*** Opening of Dataset excerpt ***

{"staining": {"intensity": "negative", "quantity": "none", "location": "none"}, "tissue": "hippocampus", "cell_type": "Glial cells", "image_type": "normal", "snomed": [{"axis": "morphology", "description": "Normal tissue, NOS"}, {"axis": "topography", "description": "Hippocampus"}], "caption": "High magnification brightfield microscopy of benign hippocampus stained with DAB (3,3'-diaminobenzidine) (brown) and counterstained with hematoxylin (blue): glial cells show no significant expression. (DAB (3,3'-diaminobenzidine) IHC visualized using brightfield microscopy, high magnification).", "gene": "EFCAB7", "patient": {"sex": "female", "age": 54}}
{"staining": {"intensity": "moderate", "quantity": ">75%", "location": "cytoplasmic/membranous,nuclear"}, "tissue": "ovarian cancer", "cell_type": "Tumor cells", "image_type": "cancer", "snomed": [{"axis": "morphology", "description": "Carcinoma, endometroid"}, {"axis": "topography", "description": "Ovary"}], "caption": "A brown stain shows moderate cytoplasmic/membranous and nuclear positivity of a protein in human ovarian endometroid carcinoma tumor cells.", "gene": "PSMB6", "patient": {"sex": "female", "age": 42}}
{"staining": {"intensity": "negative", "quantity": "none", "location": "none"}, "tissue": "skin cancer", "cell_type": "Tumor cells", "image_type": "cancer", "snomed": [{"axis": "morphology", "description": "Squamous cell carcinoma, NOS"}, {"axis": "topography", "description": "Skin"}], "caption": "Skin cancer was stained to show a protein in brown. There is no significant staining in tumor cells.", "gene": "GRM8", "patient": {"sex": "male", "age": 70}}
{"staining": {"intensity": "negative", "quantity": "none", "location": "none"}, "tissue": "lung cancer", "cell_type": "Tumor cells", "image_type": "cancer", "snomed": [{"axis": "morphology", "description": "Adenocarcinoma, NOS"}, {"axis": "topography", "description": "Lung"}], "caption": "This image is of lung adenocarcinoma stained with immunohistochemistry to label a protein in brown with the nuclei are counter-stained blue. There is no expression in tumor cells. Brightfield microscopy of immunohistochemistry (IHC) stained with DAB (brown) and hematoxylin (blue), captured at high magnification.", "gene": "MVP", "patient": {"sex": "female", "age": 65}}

*** Close of Dataset excerpt ***

> [Work order] Reproduce the material exactly, with every line intact.

> [Expected answer]
{"staining": {"intensity": "negative", "quantity": "none", "location": "none"}, "tissue": "hippocampus", "cell_type": "Glial cells", "image_type": "normal", "snomed": [{"axis": "morphology", "description": "Normal tissue, NOS"}, {"axis": "topography", "description": "Hippocampus"}], "caption": "High magnification brightfield microscopy of benign hippocampus stained with DAB (3,3'-diaminobenzidine) (brown) and counterstained with hematoxylin (blue): glial cells show no significant expression. (DAB (3,3'-diaminobenzidine) IHC visualized using brightfield microscopy, high magnification).", "gene": "EFCAB7", "patient": {"sex": "female", "age": 54}}
{"staining": {"intensity": "moderate", "quantity": ">75%", "location": "cytoplasmic/membranous,nuclear"}, "tissue": "ovarian cancer", "cell_type": "Tumor cells", "image_type": "cancer", "snomed": [{"axis": "morphology", "description": "Carcinoma, endometroid"}, {"axis": "topography", "description": "Ovary"}], "caption": "A brown stain shows moderate cytoplasmic/membranous and nuclear positivity of a protein in human ovarian endometroid carcinoma tumor cells.", "gene": "PSMB6", "patient": {"sex": "female", "age": 42}}
{"staining": {"intensity": "negative", "quantity": "none", "location": "none"}, "tissue": "skin cancer", "cell_type": "Tumor cells", "image_type": "cancer", "snomed": [{"axis": "morphology", "description": "Squamous cell carcinoma, NOS"}, {"axis": "topography", "description": "Skin"}], "caption": "Skin cancer was stained to show a protein in brown. There is no significant staining in tumor cells.", "gene": "GRM8", "patient": {"sex": "male", "age": 70}}
{"staining": {"intensity": "negative", "quantity": "none", "location": "none"}, "tissue": "lung cancer", "cell_type": "Tumor cells", "image_type": "cancer", "snomed": [{"axis": "morphology", "description": "Adenocarcinoma, NOS"}, {"axis": "topography", "description": "Lung"}], "caption": "This image is of lung adenocarcinoma stained with immunohistochemistry to label a protein in brown with the nuclei are counter-stained blue. There is no expression in tumor cells. Brightfield microscopy of immunohistochemistry (IHC) stained with DAB (brown) and hematoxylin (blue), captured at high magnification.", "gene": "MVP", "patient": {"sex": "female", "age": 65}}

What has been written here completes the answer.